*** EXERCISE DATA ***

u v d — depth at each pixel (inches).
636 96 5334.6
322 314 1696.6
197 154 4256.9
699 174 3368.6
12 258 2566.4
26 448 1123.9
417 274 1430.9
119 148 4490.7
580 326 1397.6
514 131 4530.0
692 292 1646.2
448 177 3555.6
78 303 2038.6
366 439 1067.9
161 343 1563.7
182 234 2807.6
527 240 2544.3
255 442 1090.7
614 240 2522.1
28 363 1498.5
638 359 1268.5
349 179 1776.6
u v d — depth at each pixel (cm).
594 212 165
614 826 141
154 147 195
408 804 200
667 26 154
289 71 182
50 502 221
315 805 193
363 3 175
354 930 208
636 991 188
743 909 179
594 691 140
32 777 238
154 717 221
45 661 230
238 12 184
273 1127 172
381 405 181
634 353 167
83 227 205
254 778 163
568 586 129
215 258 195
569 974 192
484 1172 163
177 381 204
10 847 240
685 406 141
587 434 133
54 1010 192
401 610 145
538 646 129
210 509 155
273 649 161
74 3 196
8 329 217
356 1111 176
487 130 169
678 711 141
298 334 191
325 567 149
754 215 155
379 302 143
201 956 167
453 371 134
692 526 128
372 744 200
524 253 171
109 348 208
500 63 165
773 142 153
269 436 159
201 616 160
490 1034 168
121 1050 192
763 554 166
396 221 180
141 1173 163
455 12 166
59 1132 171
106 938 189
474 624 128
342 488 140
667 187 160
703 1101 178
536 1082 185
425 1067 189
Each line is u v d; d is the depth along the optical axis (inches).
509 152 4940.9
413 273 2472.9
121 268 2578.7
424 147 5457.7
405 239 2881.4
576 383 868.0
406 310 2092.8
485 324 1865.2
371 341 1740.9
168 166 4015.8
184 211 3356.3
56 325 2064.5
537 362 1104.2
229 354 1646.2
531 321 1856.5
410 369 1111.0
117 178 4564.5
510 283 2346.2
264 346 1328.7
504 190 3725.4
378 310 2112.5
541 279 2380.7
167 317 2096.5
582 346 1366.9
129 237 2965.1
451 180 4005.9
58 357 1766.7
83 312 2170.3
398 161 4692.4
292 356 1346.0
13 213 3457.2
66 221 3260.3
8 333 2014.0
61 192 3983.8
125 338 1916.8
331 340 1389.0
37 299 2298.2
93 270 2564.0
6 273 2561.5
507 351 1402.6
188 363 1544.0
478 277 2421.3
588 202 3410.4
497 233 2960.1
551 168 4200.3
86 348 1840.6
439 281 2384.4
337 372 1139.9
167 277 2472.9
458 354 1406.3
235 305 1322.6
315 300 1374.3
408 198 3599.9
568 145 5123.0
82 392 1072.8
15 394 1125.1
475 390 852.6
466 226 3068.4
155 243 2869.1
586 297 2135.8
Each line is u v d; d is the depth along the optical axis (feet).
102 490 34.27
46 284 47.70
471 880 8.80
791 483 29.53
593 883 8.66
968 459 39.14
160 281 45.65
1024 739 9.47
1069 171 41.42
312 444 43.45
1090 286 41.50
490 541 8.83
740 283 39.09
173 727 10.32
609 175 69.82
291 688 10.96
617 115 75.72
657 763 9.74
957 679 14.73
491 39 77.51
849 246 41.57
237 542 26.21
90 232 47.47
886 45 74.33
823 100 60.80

*** End of EXERCISE DATA ***

BRIEF
In the records above, find every line that contains the word "along" and copy it.

SOLVED EXERCISE
Each line is u v d; d is the depth along the optical axis (inches).
Each line is u v d; d is the depth along the optical axis (feet).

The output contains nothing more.